What is the comparative effectiveness of pregabalin, gabapentin, SNRIs, or topical lidocaine (patch or gel) versus other drugs (other antiepileptics, tricyclic antidepressants, selective serotonin reuptake inhibitors [SSRIs], or dextromethorphan) for neuropathic pain?
What are the comparative harms of pregabalin, gabapentin, SNRIs, and topical lidocaine (patch or gel) for neuropathic pain?
What are the comparative harms of pregabalin, gabapentin, SNRIs, or topical lidocaine (patch or gel) versus other drugs (other antiepileptics, tricyclic antidepressants (including tertiary versus secondary amines), selective serotonin reuptake inhibitors [SSRIs], or dextromethorphan) for neuropathic pain?

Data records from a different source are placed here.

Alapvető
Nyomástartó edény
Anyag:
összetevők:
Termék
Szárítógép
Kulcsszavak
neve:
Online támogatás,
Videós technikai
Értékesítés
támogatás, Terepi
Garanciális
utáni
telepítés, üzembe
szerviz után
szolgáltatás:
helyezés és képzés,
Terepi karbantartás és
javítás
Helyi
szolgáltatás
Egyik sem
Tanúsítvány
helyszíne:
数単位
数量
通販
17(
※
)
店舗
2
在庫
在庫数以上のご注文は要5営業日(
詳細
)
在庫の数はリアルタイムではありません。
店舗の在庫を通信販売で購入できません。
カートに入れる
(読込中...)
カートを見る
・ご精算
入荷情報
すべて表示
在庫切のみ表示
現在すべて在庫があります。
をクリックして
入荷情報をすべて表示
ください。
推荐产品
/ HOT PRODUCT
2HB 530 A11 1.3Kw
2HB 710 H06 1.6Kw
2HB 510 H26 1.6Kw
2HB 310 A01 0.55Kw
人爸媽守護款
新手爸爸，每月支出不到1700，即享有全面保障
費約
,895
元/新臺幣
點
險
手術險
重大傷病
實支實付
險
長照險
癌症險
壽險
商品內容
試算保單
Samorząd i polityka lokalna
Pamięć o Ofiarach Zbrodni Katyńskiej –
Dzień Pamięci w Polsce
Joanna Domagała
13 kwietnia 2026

What are the comparative effectiveness and harms of dual therapy with pregabalin, gabapentin, an SNRI, or topical lidocaine (patch or gel) plus a tricyclic antidepressant or another antiepileptic versus monotherapy with a tricyclic antidepressant or another antiepileptic?
Are there differences in effectiveness or harms of drugs used to treat neuropathic pain based on demographics, comorbidities, or drug-drug interactions?